Benvenuto Cellini's bravery led to a reconciliation with the Florentine magistrates, and he soon returned to his hometown of Florence.


Benvenuto Cellini fled to Naples to shelter from the consequences of an affray with a notary, Ser Benedetto, whom he had wounded.


Benvenuto Cellini was confined to the Castel Sant'Angelo, escaped, was recaptured, and was treated with great severity; he was in daily expectation of death on the scaffold.


Benvenuto Cellini then worked at the court of Francis I at Fontainebleau and Paris.


Benvenuto Cellini is known to have taken some of his female models as mistresses, having an illegitimate daughter in 1544 with one of them while living in France, whom he named Costanza.


Benvenuto Cellini considered the Duchesse d'Etampes to be set against him and refused to conciliate with the king's favorites.


In 1548, Benvenuto Cellini was accused by a woman named Margherita of having committed sodomy with her son Vincenzo, and he temporarily fled to seek shelter in Venice.


Besides his works in gold and silver, Benvenuto Cellini executed sculptures of a grander scale.


On this statue, Benvenuto Cellini crafted three anthropomorphic heads on to the armour of the duke.
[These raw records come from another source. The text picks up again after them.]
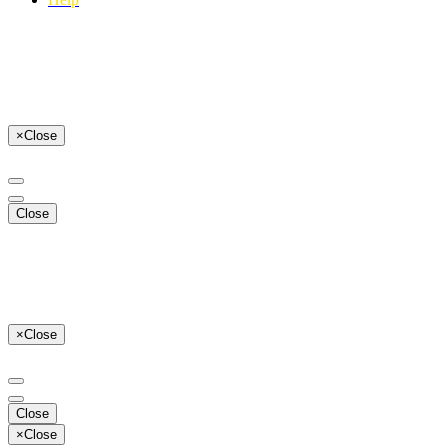
×
Close
Close
×
Close
Close
×
Close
Benvenuto Cellini's most distinguished sculpture is the bronze group of Perseus with the Head of Medusa, a work now in the Loggia dei Lanzi at Florence, his attempt to surpass Michelangelo's David and Donatello's Judith and Holofernes.


One of the more important works by Benvenuto Cellini from late in his career was a life-size nude crucifix carved from marble.
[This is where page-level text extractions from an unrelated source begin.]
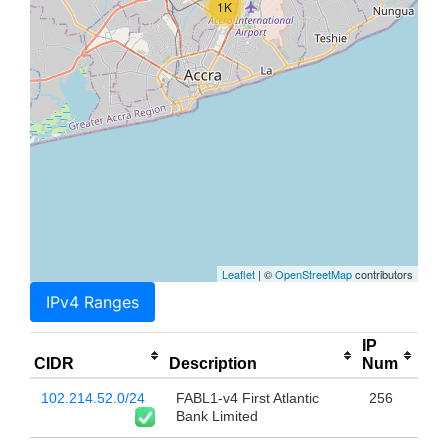
1K
Leaflet
| ©
OpenStreetMap
contributors
IPv4 Ranges
IP
CIDR
Description
Num
102.214.52.0/24
FABL1-v4 First Atlantic
256
Bank Limited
Benvenuto Cellini, while employed at the papal mint at Rome during the papacy of Clement VII and later of Paul III, created the dies of several coins and medals, some of which still survive at this-defunct mint.


Benvenuto Cellini was in the service of Alessandro de Medici, first duke of Florence, for whom he made in 1535 a 40-soldi piece with a bust of the duke on one side and standing figures of the saints Cosima and Damian on the other.


The known drawings and sketches by Benvenuto Cellini are as follows:.


The Autobiography of Benvenuto Cellini was started in the year 1558 at the age of 58 and ended abruptly just before his last trip to Pisa around the year 1563 when Cellini was approximately 63 years old.


Benvenuto Cellini even writes in a complacent way of how he contemplated his murders before carrying them out.


Benvenuto Cellini wrote treatises on the goldsmith's art, on sculpture, and on design.